What you need to do
Among the lines of the records below, copy those that hold the word "linejoin".

Source material
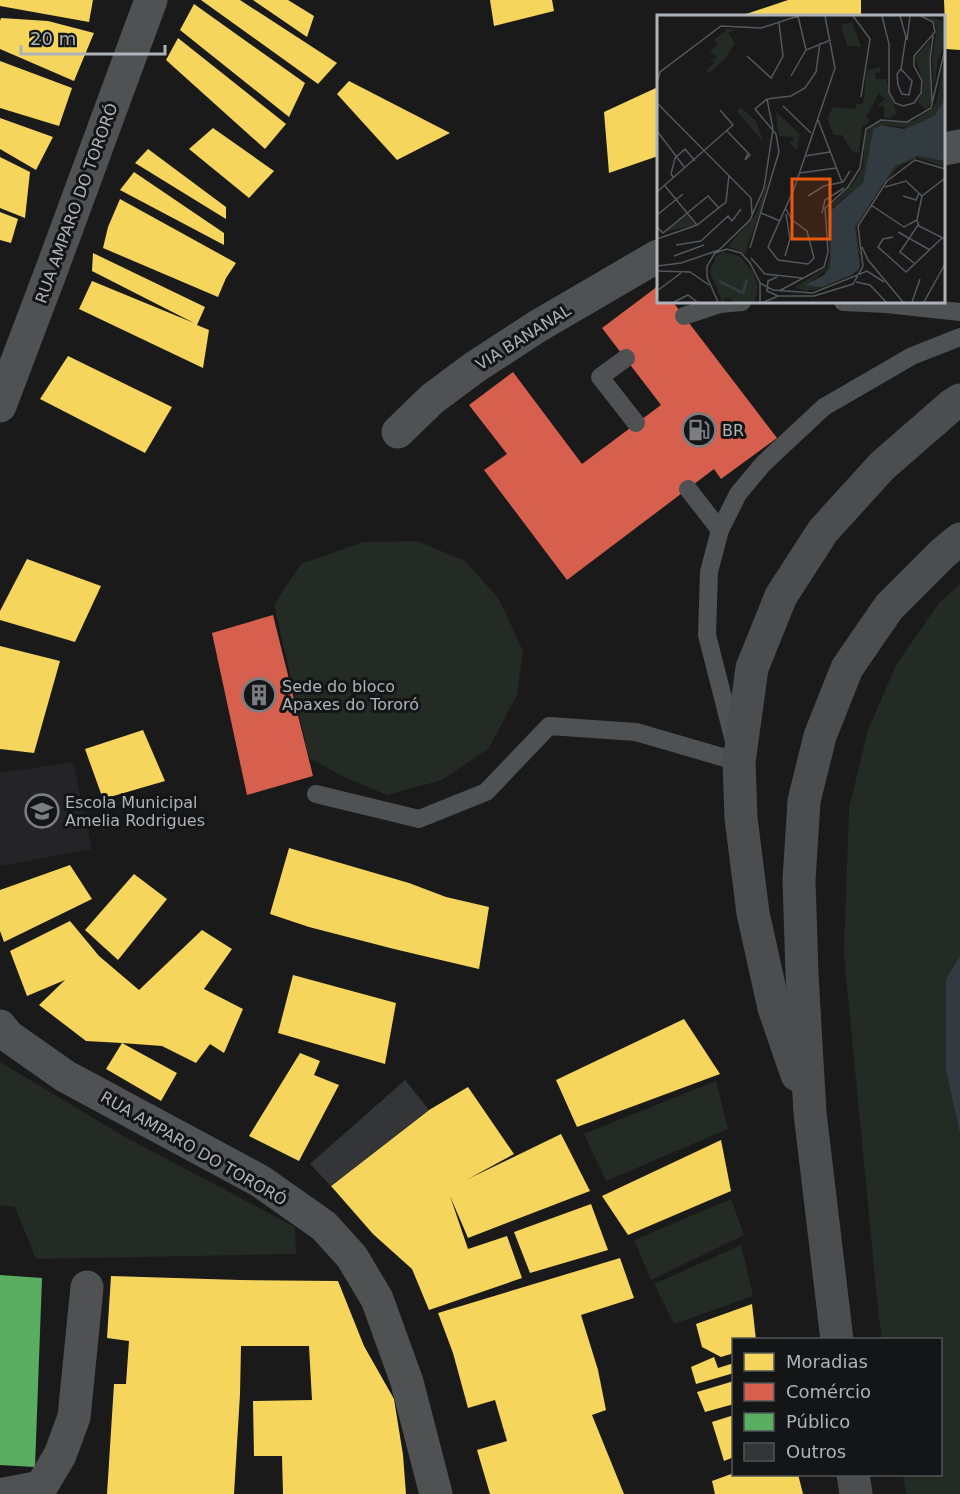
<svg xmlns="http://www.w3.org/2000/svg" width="960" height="1494" font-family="'DejaVu Sans',sans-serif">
<rect width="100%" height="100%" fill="#1a1a1a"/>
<path fill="#242426" d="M73 762 92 849 0 866V773Z"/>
<g fill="#242a24">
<path d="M417 541 465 561 499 599 523 651 517 695 489 748 442 780 387 795 346 778 309 758 274 604 301 564 363 542Z"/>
<path d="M960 584V956L946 979V1071L960 1134V1494H906L903 1475 940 1474V1340H882L878 1309 844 955 849 808 868 730 896 665 939 603Z"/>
<path d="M0 1062 127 1138 295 1227 296 1254 36 1259 15 1207 0 1205Z"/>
<path d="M716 1081 728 1129 606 1181 584 1134Z"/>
<path d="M731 1199 744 1235 651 1280 634 1240Z"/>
<path d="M741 1245 753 1296 674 1324 654 1284Z"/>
</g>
<path fill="#323b3f" d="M960 956V1134L946 1071V979Z"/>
<g fill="#f6d55c">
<path d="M0 0H93L89 22 0 6Z"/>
<path d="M201 0H240L337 63 318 84Z"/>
<path d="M253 0H288L314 16 307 37Z"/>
<path d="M490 0H552L554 11 494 26Z"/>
<path d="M788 0H861V16H740Z"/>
<path d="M944 0H960V50L946 49Z"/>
<path d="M194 4 305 83 289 117 180 30Z"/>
<path d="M1 18 48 21 94 33 74 81 0 49V21Z"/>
<path d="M178 38 286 124 265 149 166 60Z"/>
<path d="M0 61 72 88 59 126 0 108Z"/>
<path d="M349 81 450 133 397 160 337 94Z"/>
<path d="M658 87V156L609 173 604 112Z"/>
<path d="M0 118 53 137 36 170 0 149Z"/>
<path d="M213 128 274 171 249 198 189 149Z"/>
<path d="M148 149 226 207V219L135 163Z"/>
<path d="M0 157 30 172 25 218 0 208Z"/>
<path d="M134 172 224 233V245L120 190Z"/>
<path d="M120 199 236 263 226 278 218 297 103 248 108 227Z"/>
<path d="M0 212 18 219 11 243 0 240Z"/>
<path d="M93 253 205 307 197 325 209 330 203 368 79 309 92 281 194 323 92 271Z"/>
<path d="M68 356 172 407 145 453 40 399Z"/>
<path d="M27 559 101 586 75 642 0 620V611Z"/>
<path d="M0 646 60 661 34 753 0 749Z"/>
<path d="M143 730 165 781 103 799 85 749Z"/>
<path d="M289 848 409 883 446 897 489 907 479 969 394 949 309 927 270 914Z"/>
<path d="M70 865 92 899 4 942 0 931V890Z"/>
<path d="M134 874 167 899 118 960 85 930Z"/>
<path d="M70 921 99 956 139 990 202 930 232 949 204 989 243 1009 224 1053 210 1044 196 1063 162 1046 122 1043 177 1073 161 1101 106 1069 122 1043 86 1041 39 1005 65 980 27 996 10 951Z"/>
<path d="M293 975 396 1003 385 1064 278 1033Z"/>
<path d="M684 1019 720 1074 577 1127 556 1080Z"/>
<path d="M300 1053 320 1061 314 1075 339 1085 299 1161 249 1136Z"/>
<path d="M468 1087 514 1154 468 1179 561 1134 590 1191 468 1238 450 1196 468 1249 507 1236 522 1278 429 1310 412 1269 373 1234 331 1186 429 1110Z"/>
<path d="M721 1140 731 1191 628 1235 602 1196Z"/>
<path d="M591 1204 608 1250 530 1273 514 1232Z"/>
<path d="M620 1258 634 1298 581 1315 598 1370 606 1410 592 1415 624 1494H490L477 1450 507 1441 495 1400 468 1408 453 1353 438 1313Z"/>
<path d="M111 1276 240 1280 338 1281 364 1346 394 1399 403 1455 406 1494H283L282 1456H254L253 1401 312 1400 309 1346H241L240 1394 234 1494H107L114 1384H126L129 1341 107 1338Z"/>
<path d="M752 1304 756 1340H734V1353L721 1357 702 1347 696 1324Z"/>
<path d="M714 1357 718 1368 734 1363V1373L696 1384 691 1367Z"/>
<path d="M734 1381V1404L705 1412 697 1392Z"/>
<path d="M734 1415V1457L724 1461 712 1422Z"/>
<path d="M734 1473V1474H798L803 1494H715L712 1481Z"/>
</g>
<g fill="#d6604d">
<path d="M658 286V302H673L777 438 721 479 714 469 567 580 484 470 507 454 469 405 513 372 582 464 661 405 602 328Z"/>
<path d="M273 615 313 776 247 795 212 633Z"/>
</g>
<path fill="#5aae61" d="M0 1275 42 1278 35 1467 0 1465Z"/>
<path fill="#343536" d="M405 1080 429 1110 331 1186 310 1164Z"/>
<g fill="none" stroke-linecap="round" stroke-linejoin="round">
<g stroke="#4f5153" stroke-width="18">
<path d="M843 302 887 304 960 312"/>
<path d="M684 316 720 304 742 302"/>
<path d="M626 358 600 377 636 423"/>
<path d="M688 489 720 530"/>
<path d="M734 741 707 635 709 572 720 530 738 494 763 464 824 407 912 356 960 337"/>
<path d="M316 794 419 819 486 792 549 726 636 732 739 762"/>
</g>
<g stroke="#4f5153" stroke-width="33">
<path d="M944 149 960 146"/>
<path d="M0 406 53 266 151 0"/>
<path d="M398 432 432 399 475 367 538 326 658 256"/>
<path d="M0 1026 8 1036 65 1076 260 1181 324 1226 352 1257 377 1299 407 1382 436 1494"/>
<path d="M4 1494 41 1487 60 1455 74 1417 87 1287"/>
</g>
<g stroke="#4c4d4f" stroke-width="33">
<path d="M797 1075 774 1008 753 913 741 818 739 762 752 668 781 596 823 531 882 466 952 405 960 400"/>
<path d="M837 1340 810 1113 802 974 799 880 804 801 820 736 847 668 889 607 943 553 960 539"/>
<path d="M853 1474 856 1494"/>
</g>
</g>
<defs>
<g id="fuel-ring" transform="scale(1.725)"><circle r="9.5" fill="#141516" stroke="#7a7d81" stroke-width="1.5"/><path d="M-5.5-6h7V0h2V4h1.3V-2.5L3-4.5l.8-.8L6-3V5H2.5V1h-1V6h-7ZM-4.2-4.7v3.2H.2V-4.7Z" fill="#7a7d81"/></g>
<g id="building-ring" transform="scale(1.725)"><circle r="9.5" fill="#141516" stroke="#7a7d81" stroke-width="1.5"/><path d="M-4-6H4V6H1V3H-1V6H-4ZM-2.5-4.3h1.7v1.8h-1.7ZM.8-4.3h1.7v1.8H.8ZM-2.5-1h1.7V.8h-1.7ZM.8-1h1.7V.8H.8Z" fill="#7a7d81"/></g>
<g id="school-ring" transform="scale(1.725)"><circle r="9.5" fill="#141516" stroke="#7a7d81" stroke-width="1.5"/><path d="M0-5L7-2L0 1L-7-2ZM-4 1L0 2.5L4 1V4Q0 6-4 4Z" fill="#7a7d81"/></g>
</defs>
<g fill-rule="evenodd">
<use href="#fuel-ring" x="699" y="430"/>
<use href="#building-ring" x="259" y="695"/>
<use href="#school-ring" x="42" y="811"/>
</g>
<g text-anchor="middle" stroke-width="6" stroke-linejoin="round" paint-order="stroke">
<g font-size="16" fill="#adb3b9" stroke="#141516">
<text transform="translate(76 203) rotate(-70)" y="6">RUA AMPARO DO TORORÓ</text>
<text transform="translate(523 337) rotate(-32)" y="6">VIA BANANAL</text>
<text transform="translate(194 1148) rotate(30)" y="6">RUA AMPARO DO TORORÓ</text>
</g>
<g font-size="16" fill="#adb3b9" stroke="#141516" text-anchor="start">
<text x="722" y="436">BR</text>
<text x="282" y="692">Sede do bloco<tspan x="282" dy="18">Apaxes do Tororó</tspan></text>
<text x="65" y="808">Escola Municipal<tspan x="65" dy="18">Amelia Rodrigues</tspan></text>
</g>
</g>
<g transform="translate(657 15)">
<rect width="288" height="288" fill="#1a1a1a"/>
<path d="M271 1 288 7V30L281 45 277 73 275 46 280 12ZM195 7 203 29 204 32 190 31 184 10ZM67 13 79 15 71 18 78 28 69 43 52 58 49 55 58 47 52 46 60 42 53 36 61 29 57 24 69 16ZM273 26 274 89 269 94 261 88 267 70 258 42ZM288 37 286 89 278 100 252 113 227 110 216 115 206 168 175 193 173 252 148 271 204 242 197 226 198 212 221 172 238 151 254 143 267 141 288 146V152L261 143 241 152 224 172 199 212 204 242 202 256 164 274 148 276 138 272 170 253 173 239 170 193 195 170 206 152 208 118 218 107 256 106 275 94 280 85ZM223 52V57L218 58 219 64H229L240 100H235L236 104 227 102V91H220L228 84 222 78 209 102 213 106 205 112 202 138 195 137 185 120H177L170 103 176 92 198 94 200 89H206L210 55ZM83 92 99 106 107 128 80 96ZM119 97 143 119 140 135 132 127 137 125 136 122 122 121ZM114 156 106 188 91 229 89 239 71 231 99 199ZM29 199 38 210 7 217ZM66 237 82 241 96 257 101 271 98 287H78L70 282 65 287 53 257 59 241Z" fill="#242a24"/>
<path d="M288 84V146L261 141 238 151 198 212 203 252 195 260 165 272 148 270 167 260 173 252 174 195 206 168 216 115 224 110 247 114 260 109 278 100Z" fill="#323b3f"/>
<path fill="none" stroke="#323b3f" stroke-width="3" d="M62 266 86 278 90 264"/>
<path fill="none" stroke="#55575a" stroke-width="1.5" d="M141 1 149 35M196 1 213 24 204 82M225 1 232 29V77L238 88 246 91 257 88 264 78 265 66 257 51V41L278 17 276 7 264 1M243 1 249 22 244 54M250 25 253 1M90 41 114 63 126 41 122 8M244 54 255 66 252 80 245 79 241 70 240 59ZM134 61 149 35 174 25M0 69 3 57 64 11 104 13 141 1M275 87 273 45 276 21M0 88 94 183 95 199M126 91 154 118M161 105 185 167M0 116 28 153M70 116 91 138 88 145 93 140 91 138M148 141 173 137M143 158 179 153M17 163 14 159 18 143 28 134 38 146M287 164 265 181 260 205 262 211 288 224M8 171 40 210M228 172 249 166 265 181M0 177 76 110 63 95M151 181 167 171 186 167 193 156M246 181 259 185 262 178M214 190 247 212 260 205M129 194 135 205 150 216 157 243 151 249 121 245 111 232 137 174 178 53 168 1M104 198 123 206M165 198 168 185 187 173M0 200 26 179M0 212 6 218 51 181 62 193M241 217 273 235M236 222 226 224 221 232 249 257 285 223M0 224 40 210 69 187 72 160M44 226 71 201 75 206 84 194M19 230 44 226M205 232 211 245 246 287M93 233 122 137 119 119 98 94 110 84 134 81 148 73 159 57 163 28M17 241 47 230M128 241 133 224 129 199M94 243 108 259 145 263M257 248 243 237 261 210M0 251 24 248 62 235 93 205 107 173 116 114 110 84M0 256 33 257 52 270M120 262 111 266 110 276 121 281M199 267 213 270 229 287M103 268 116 275 156 278 210 256 227 267M0 276 24 258M122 276 167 252 171 237 168 193 191 172 203 153 209 114 224 105 250 107 274 93 288 34M17 287 31 280 40 287M61 287 50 262V251L58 238 70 234 84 238 93 248 103 268V287M107 287 121 281H157L196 269 206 251 201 211 230 166 258 145 288 154M255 287 263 264M267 287 288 249"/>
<path fill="#e8590c" fill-opacity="0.15" stroke="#e8590c" stroke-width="3" d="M135 164H173V224H135Z"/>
<rect width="288" height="288" fill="none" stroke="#adb3b9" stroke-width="3"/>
</g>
<rect x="732" y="1338" width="210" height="138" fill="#141516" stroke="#515457" stroke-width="1.5"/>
<rect x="744" y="1353" width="30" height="18" fill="#f6d55c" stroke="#515457" stroke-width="1.5"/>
<text x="786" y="1368" font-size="18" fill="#adb3b9">Moradias</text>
<rect x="744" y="1383" width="30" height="18" fill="#d6604d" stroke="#515457" stroke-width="1.5"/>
<text x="786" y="1398" font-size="18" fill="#adb3b9">Comércio</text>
<rect x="744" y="1413" width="30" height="18" fill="#5aae61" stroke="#515457" stroke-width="1.5"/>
<text x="786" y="1428" font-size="18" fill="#adb3b9">Público</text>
<rect x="744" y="1443" width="30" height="18" fill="#343536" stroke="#515457" stroke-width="1.5"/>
<text x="786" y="1458" font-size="18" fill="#adb3b9">Outros</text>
<path d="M21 45v9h144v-9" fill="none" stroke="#adb3b9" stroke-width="3"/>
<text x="30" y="45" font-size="18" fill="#adb3b9" stroke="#141516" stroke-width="4.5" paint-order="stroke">20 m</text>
</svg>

Response to the task
<g fill="none" stroke-linecap="round" stroke-linejoin="round">
<g text-anchor="middle" stroke-width="6" stroke-linejoin="round" paint-order="stroke">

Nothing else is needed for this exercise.